## 练习任务
续写讲小批量梯度下降代码的那段正文，从它最后一句后面接着往下写。

## 正文

__________

该代码的工作如下。在每个迭代中，随机洗牌训练数据，并按期望的大小划分到mini-batches中。这是一种从训练数据中随机抽样的简单方式。然后对每个mini_batch进行单步梯度下降(a single step of gradient descent)。代码是self.update_mini_batch(mini_batch, etat)，根据仅用mini_batch训练数据大得到单步梯度下降结果更新网络权重和偏差。下面是update_mini_batch方法的代码:

    def update_mini_batch(self, mini_batch, eta):
        """Update the network's weights and biases by applying
        gradient descent using backpropagation to a single mini batch.
        The "mini_batch" is a list of tuples "(x, y)", and "eta"
        is the learning rate."""

__________

基于图表的测验条目:
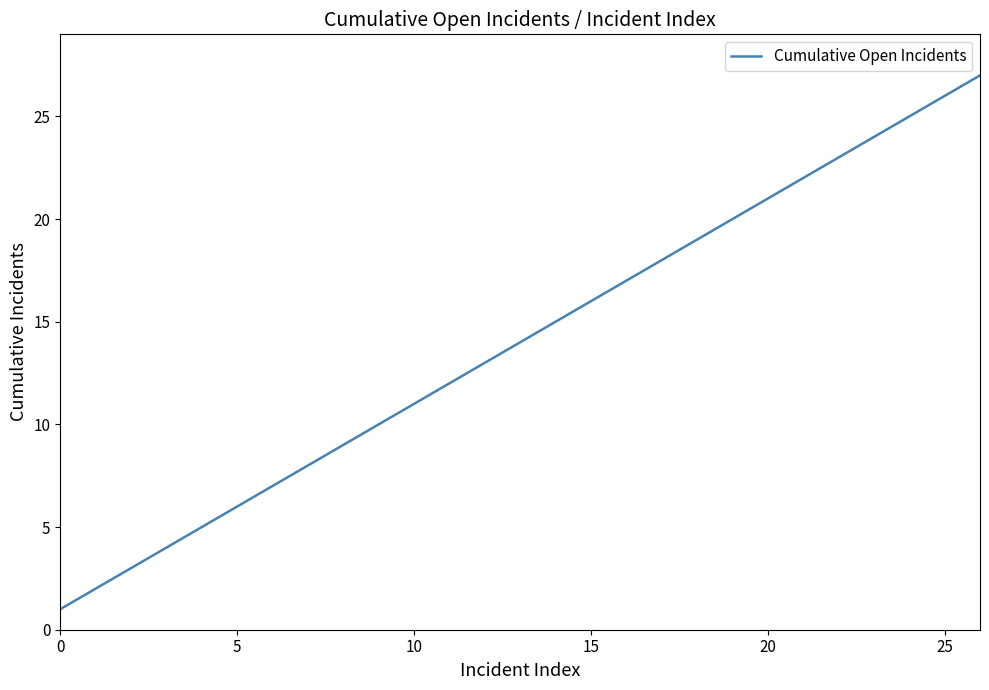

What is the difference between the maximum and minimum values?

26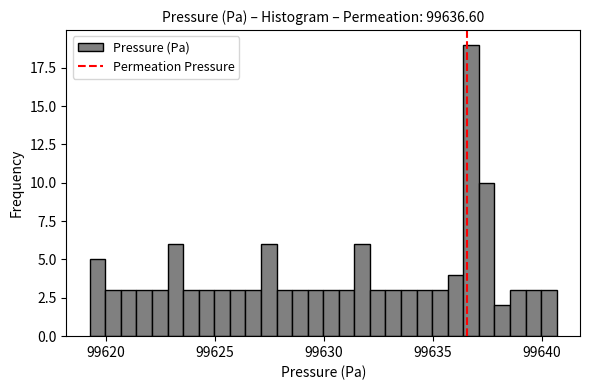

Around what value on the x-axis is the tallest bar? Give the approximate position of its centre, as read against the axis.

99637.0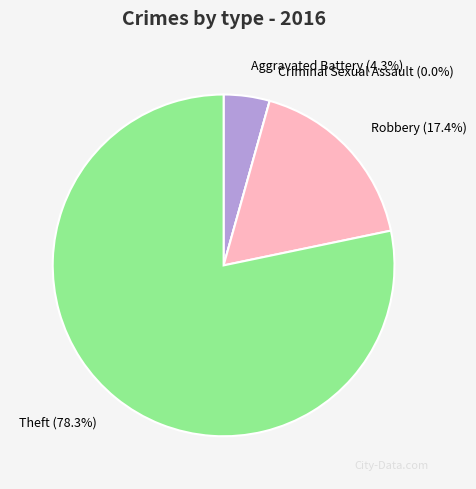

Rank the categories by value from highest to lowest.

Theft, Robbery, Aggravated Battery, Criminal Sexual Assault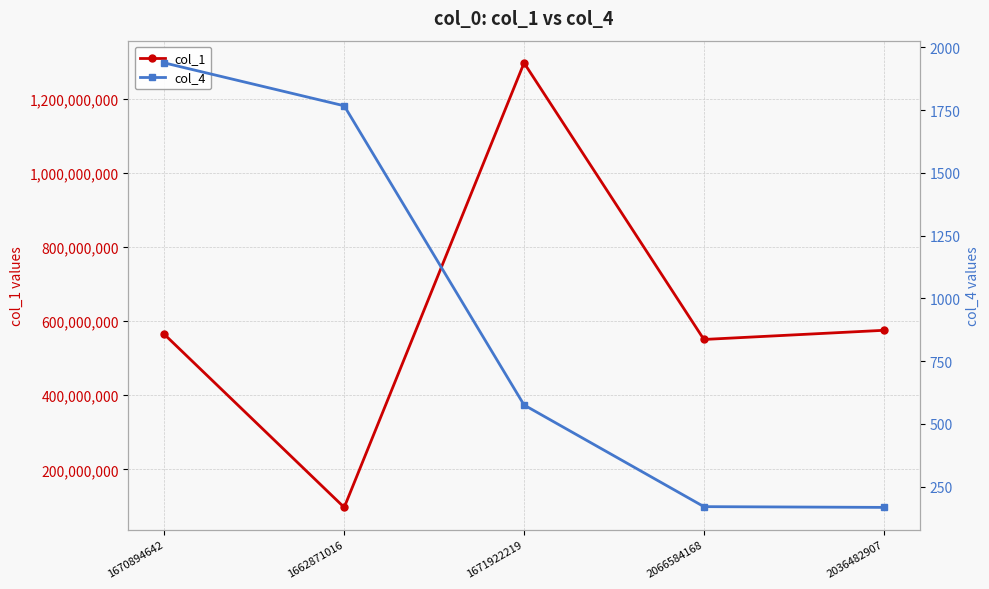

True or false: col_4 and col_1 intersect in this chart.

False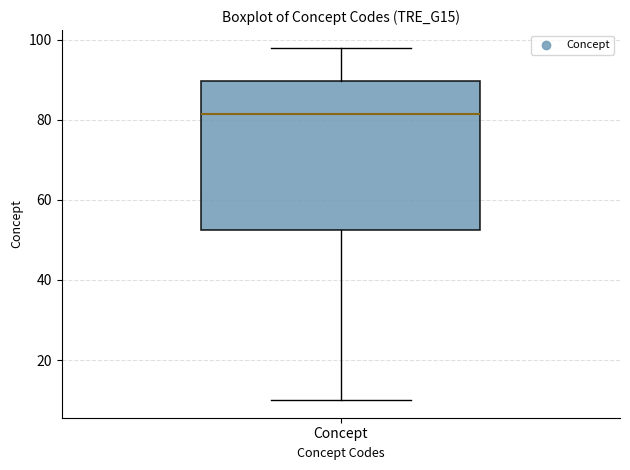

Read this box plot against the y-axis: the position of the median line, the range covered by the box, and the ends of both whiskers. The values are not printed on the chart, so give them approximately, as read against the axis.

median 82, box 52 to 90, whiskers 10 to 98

__________

## 答案部分
        nabla_b = [np.zeros(b.shape) for b in self.biases]
        nabla_w = [np.zeros(w.shape) for w in self.weights]
        for x, y in mini_batch:
            delta_nabla_b, delta_nabla_w = self.backprop(x, y)
            nabla_b = [nb+dnb for nb, dnb in zip(nabla_b, delta_nabla_b)]
            nabla_w = [nw+dnw for nw, dnw in zip(nabla_w, delta_nabla_w)]
        self.weights = [w-(eta/len(mini_batch))*nw 
                        for w, nw in zip(self.weights, nabla_w)]
        self.biases = [b-(eta/len(mini_batch))*nb 
                       for b, nb in zip(self.biases, nabla_b)]

大部分的工作是如下一行完成的:

            delta_nabla_b, delta_nabla_w = self.backprop(x, y)

这牵涉到backpropagation算法，一种快速计算cost function梯度的方法。因此，update_mini_batch仅仅是计算mini_batch样本集中的每个训练样本的梯度，然后适当的更新self.weights和self.biases。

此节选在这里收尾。